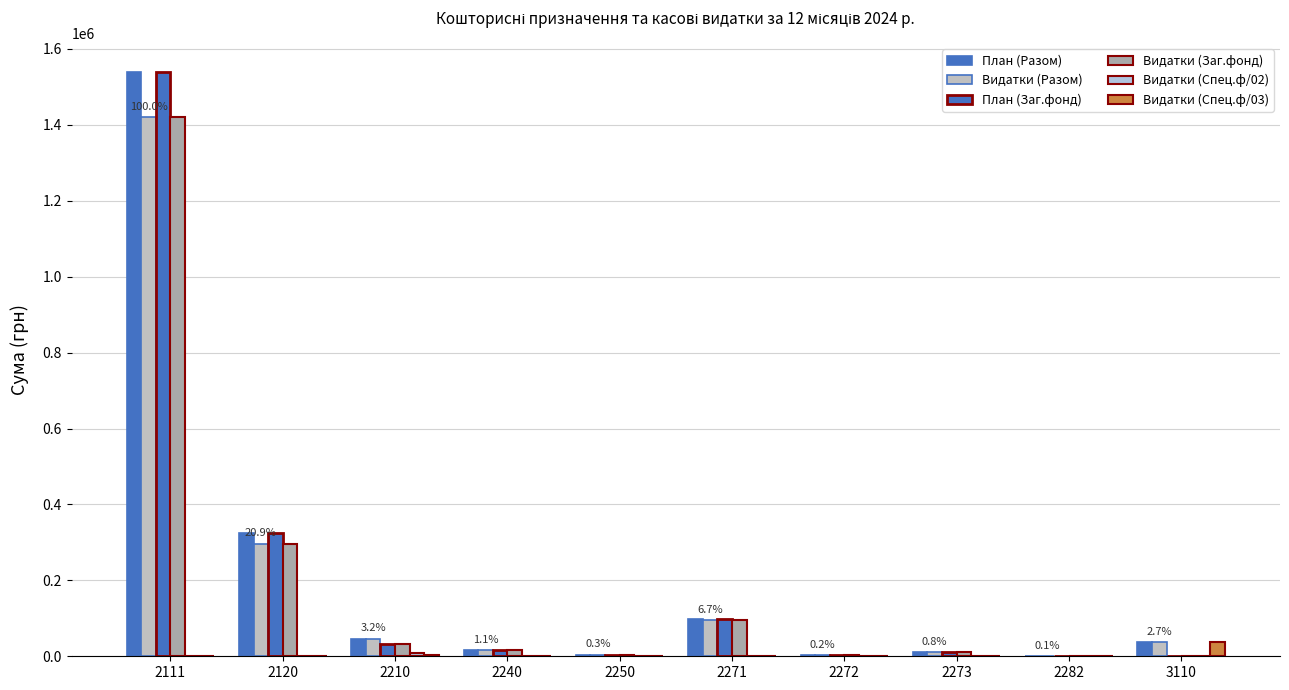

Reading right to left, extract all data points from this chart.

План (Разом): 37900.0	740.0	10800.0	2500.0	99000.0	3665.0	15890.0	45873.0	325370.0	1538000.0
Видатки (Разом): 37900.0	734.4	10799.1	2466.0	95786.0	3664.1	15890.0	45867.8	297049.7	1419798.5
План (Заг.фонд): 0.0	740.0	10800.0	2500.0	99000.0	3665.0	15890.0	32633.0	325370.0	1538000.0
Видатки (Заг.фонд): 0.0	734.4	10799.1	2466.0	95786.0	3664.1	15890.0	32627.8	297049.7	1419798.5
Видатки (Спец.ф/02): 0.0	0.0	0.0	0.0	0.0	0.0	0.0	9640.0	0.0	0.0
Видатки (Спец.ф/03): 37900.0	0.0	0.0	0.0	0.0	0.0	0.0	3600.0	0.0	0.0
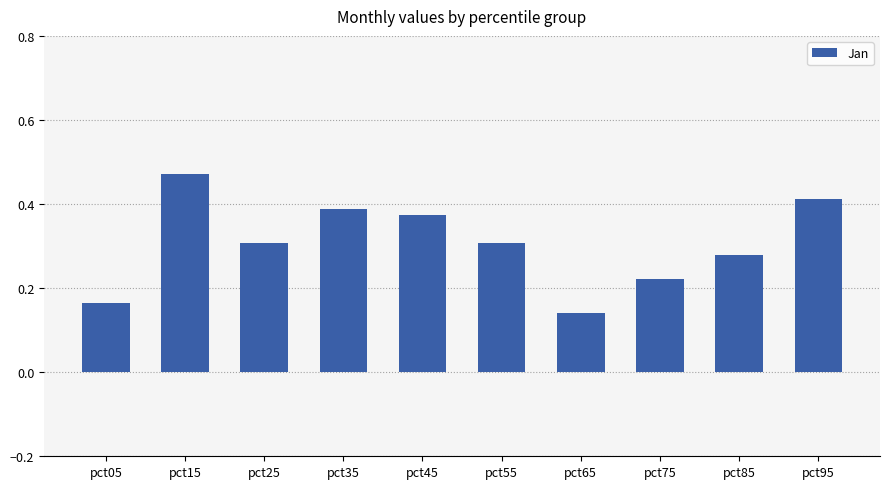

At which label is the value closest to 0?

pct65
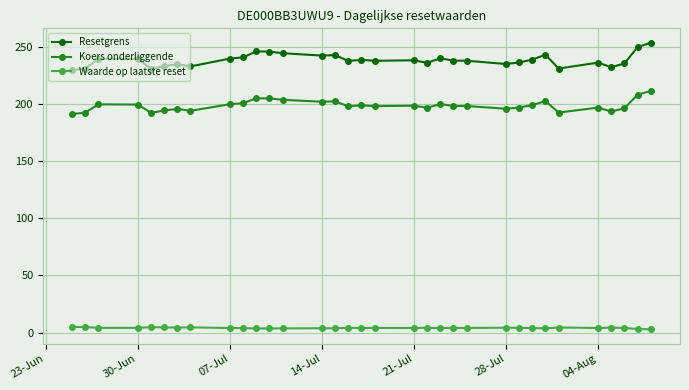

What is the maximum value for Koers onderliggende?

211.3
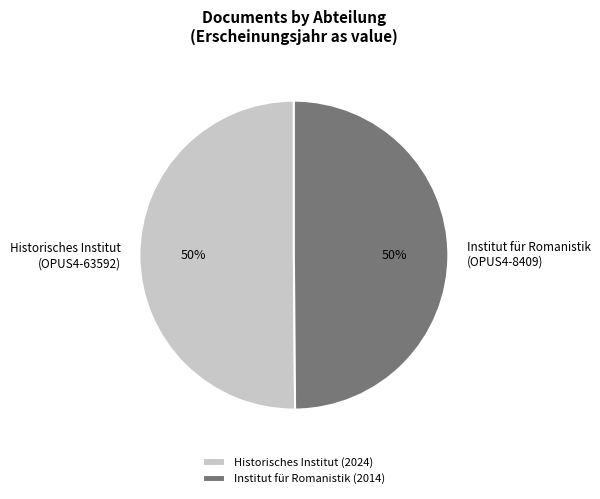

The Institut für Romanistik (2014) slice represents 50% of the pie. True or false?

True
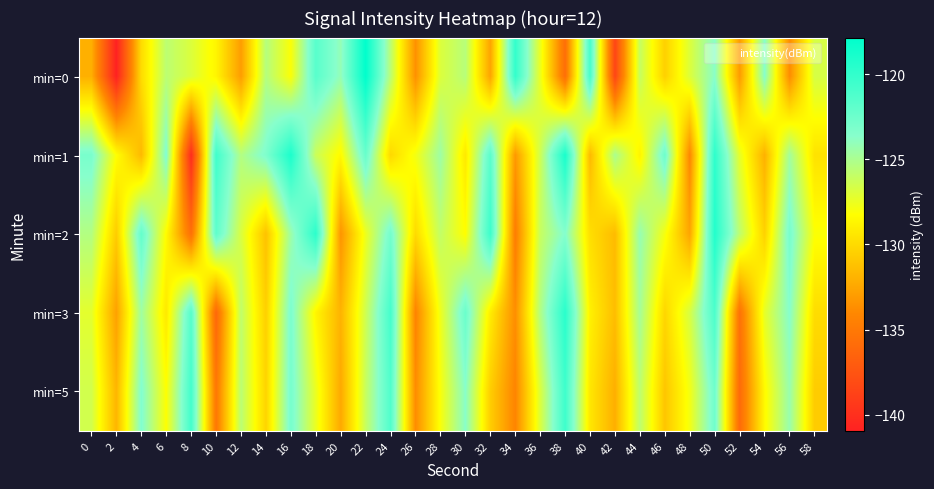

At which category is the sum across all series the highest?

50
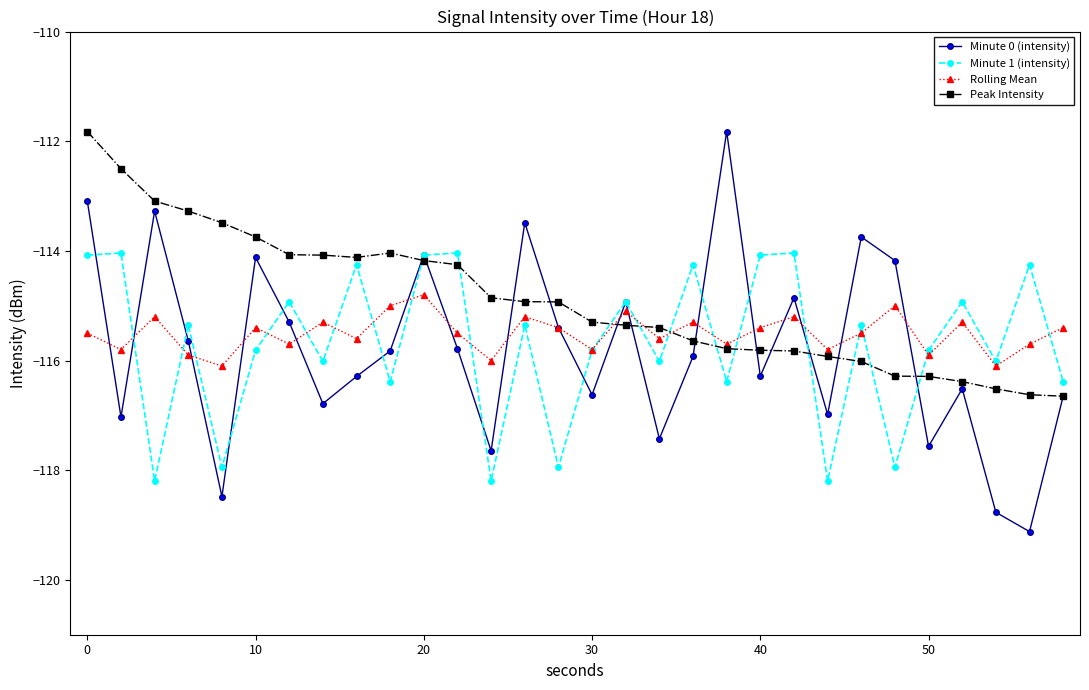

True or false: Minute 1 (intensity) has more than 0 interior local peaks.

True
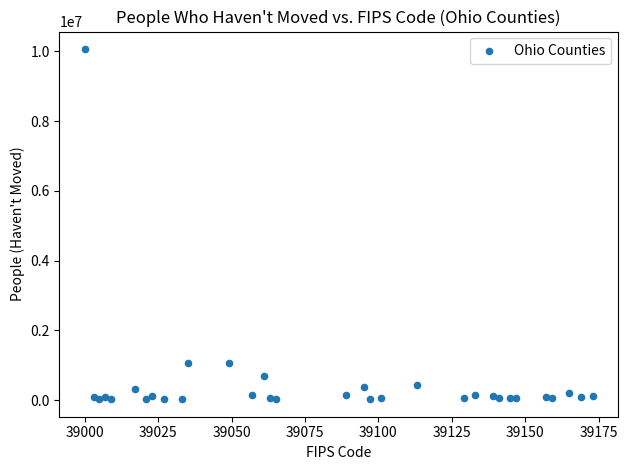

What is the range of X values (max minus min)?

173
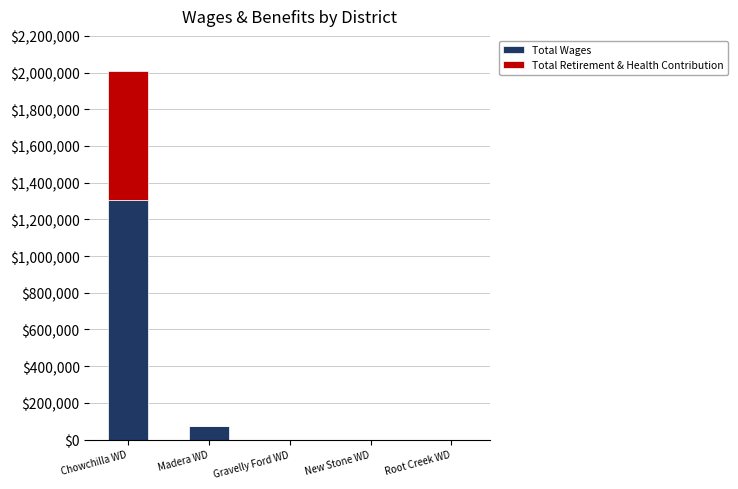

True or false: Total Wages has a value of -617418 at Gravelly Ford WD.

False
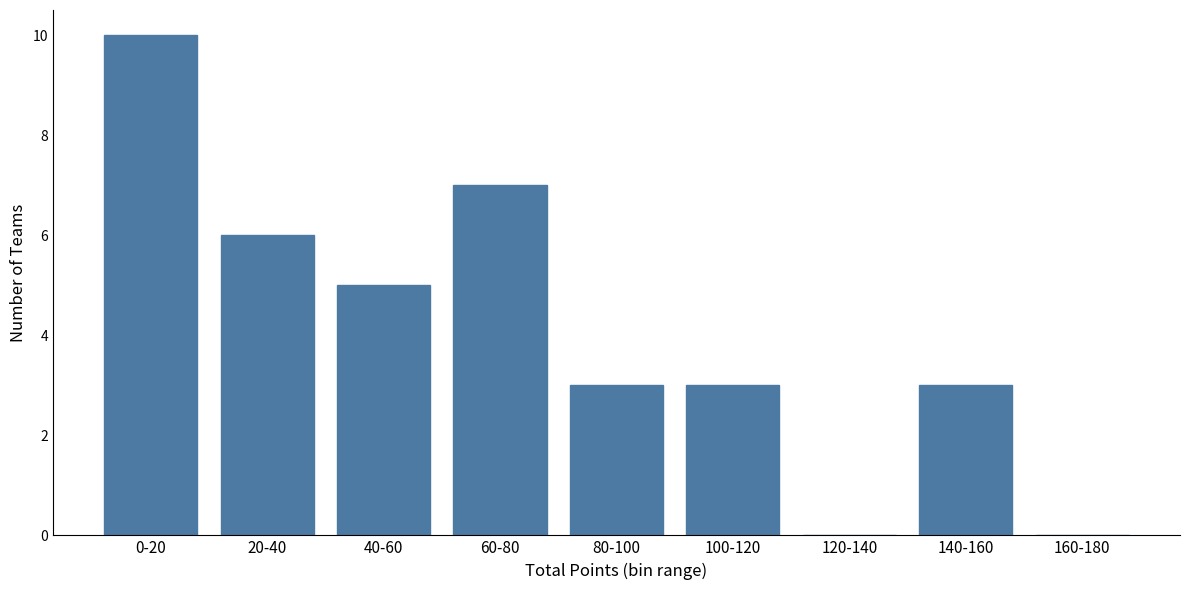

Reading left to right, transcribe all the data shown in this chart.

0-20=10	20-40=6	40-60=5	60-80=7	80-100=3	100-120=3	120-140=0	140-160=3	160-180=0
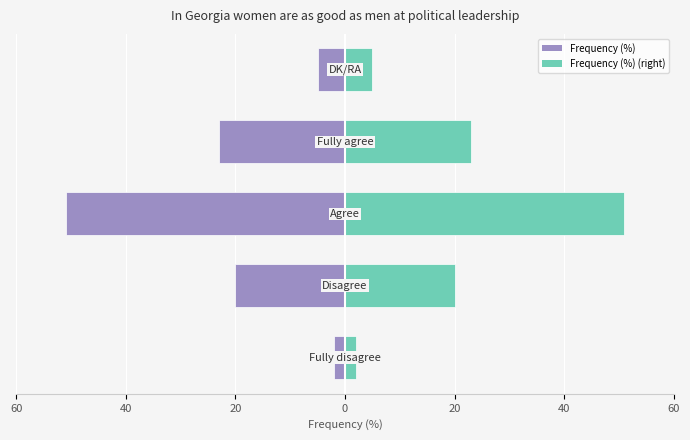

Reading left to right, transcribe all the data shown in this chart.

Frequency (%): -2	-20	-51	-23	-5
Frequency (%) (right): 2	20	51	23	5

**WHAT YOU ARE ASKED TO DO**
Tally the lines above that contain the word "right", and state only the resulting number.

**RESULT OF THIS EXERCISE**
4